WORK ORDER:
For each line below that includes the string "action", show the whole line.

==== MATERIAL TO PROCESS

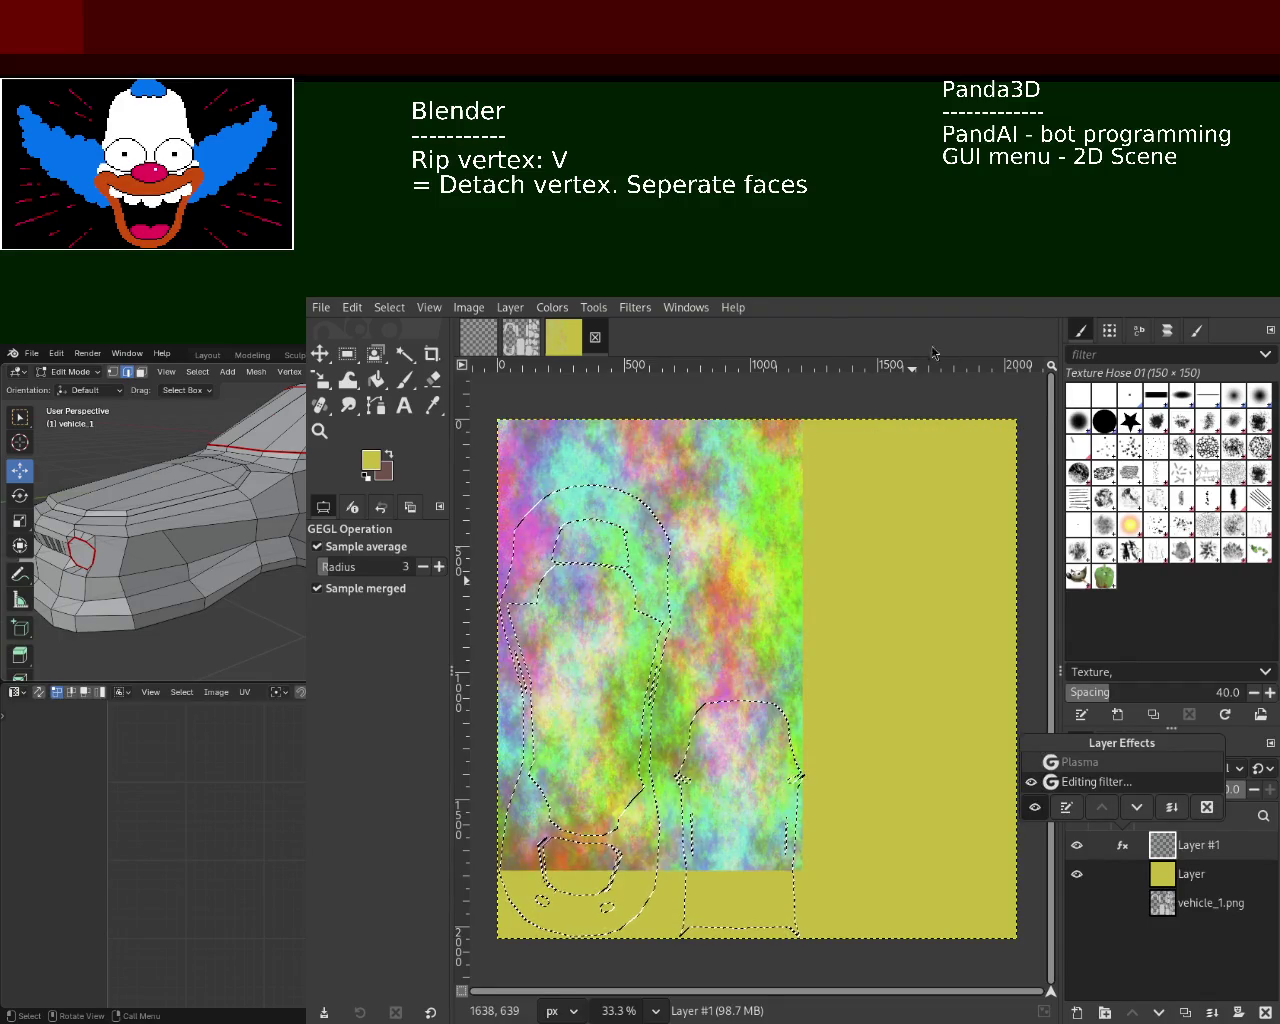
{"action": "key", "text": "Escape"}
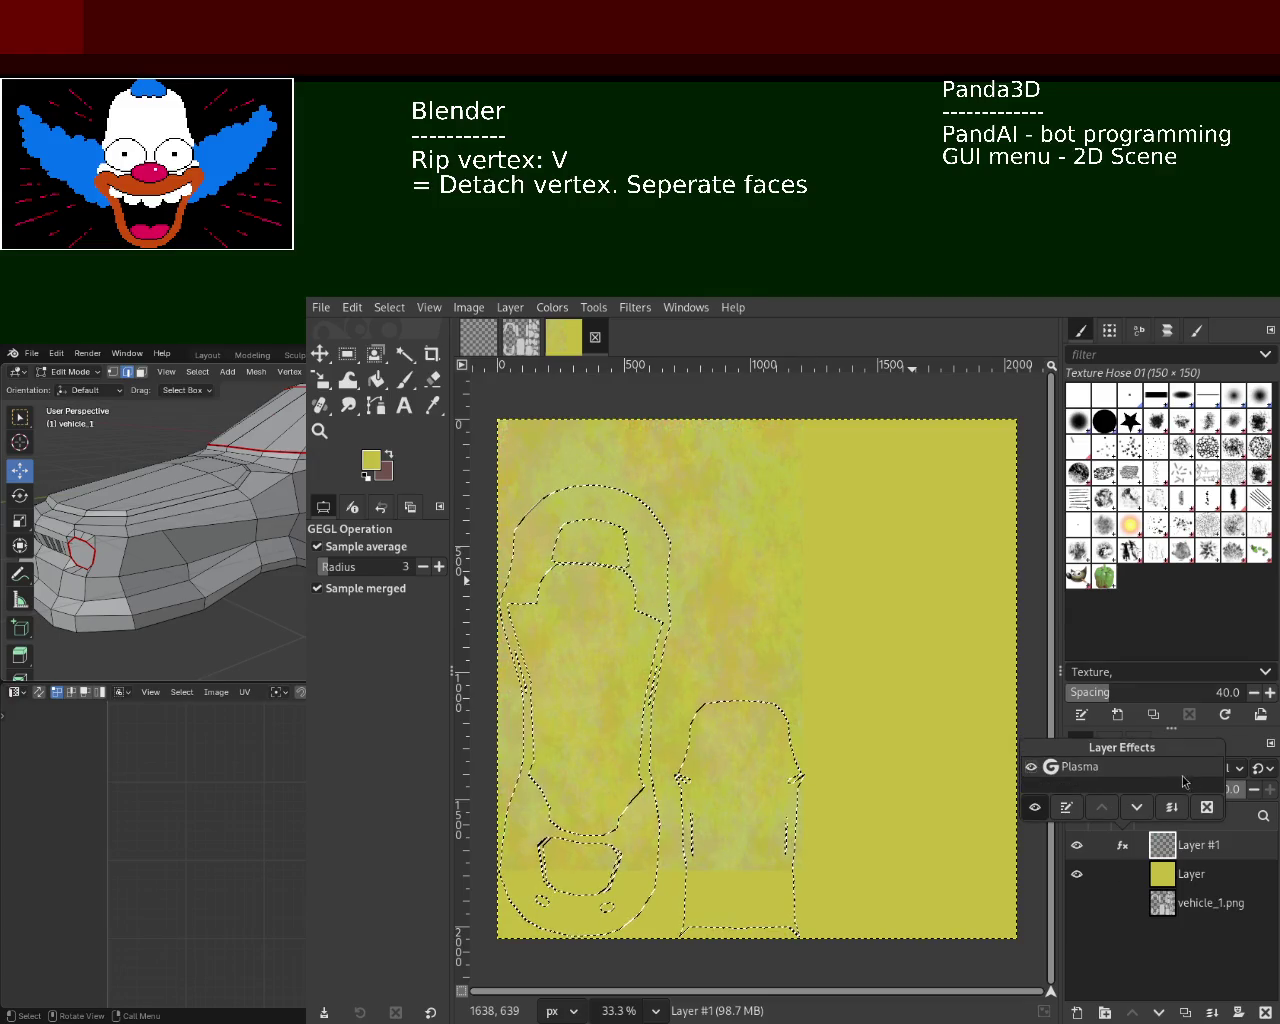
{"action": "left_click", "coordinate": [1207, 807]}
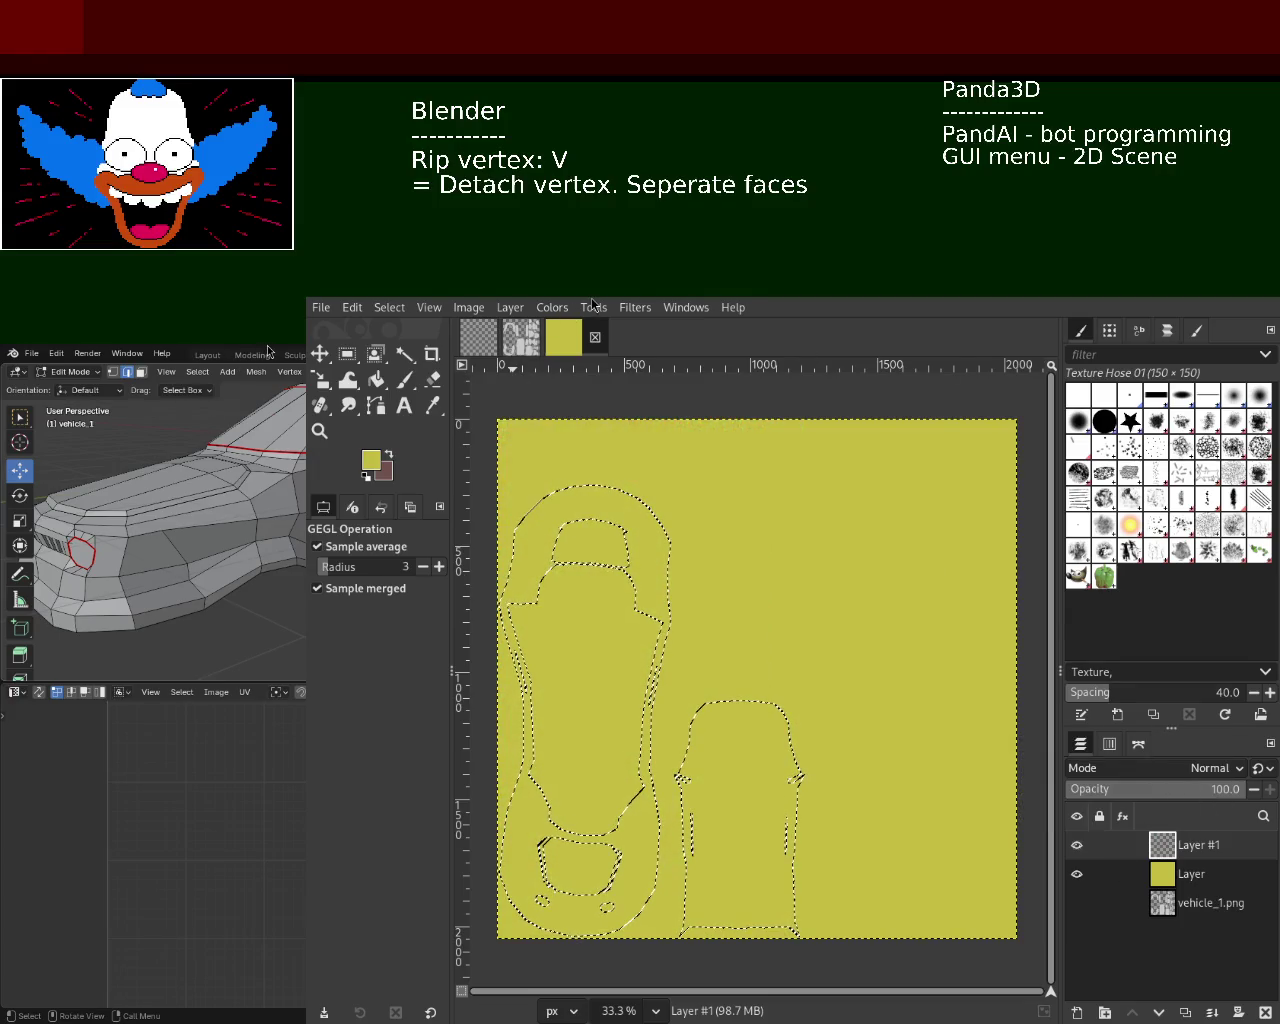
Deselect everything and re-apply the Plasma filter across the whole of Layer #1
{"action": "key", "text": "alt+s"}
{"action": "key", "text": "n"}
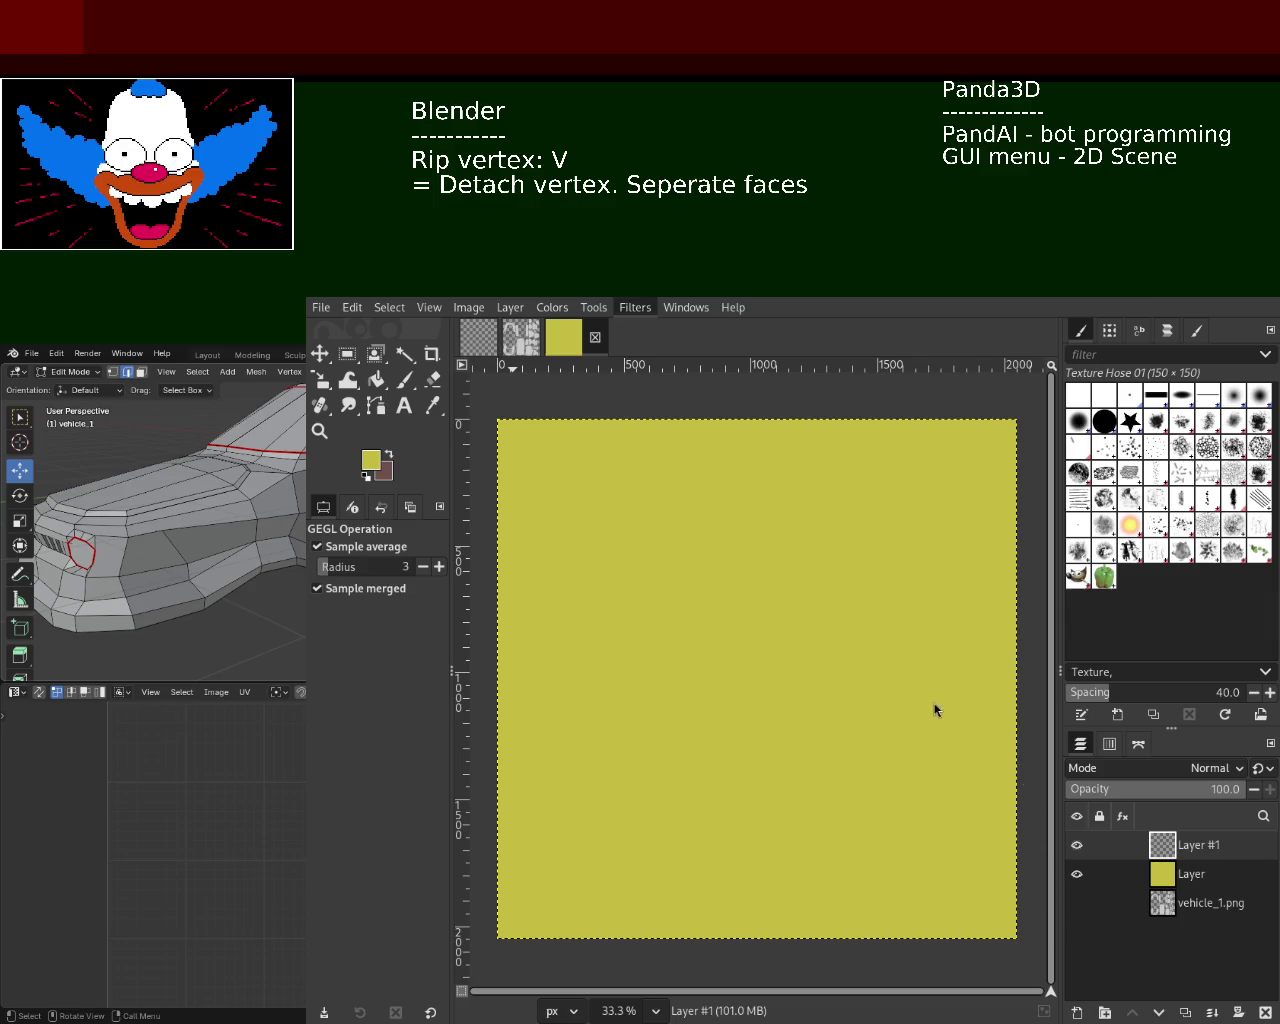
{"action": "key", "text": "ctrl+f"}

========

SOLUTION:
{"action": "key", "text": "Escape"}
{"action": "left_click", "coordinate": [1207, 807]}
{"action": "key", "text": "alt+s"}
{"action": "key", "text": "n"}
{"action": "key", "text": "ctrl+f"}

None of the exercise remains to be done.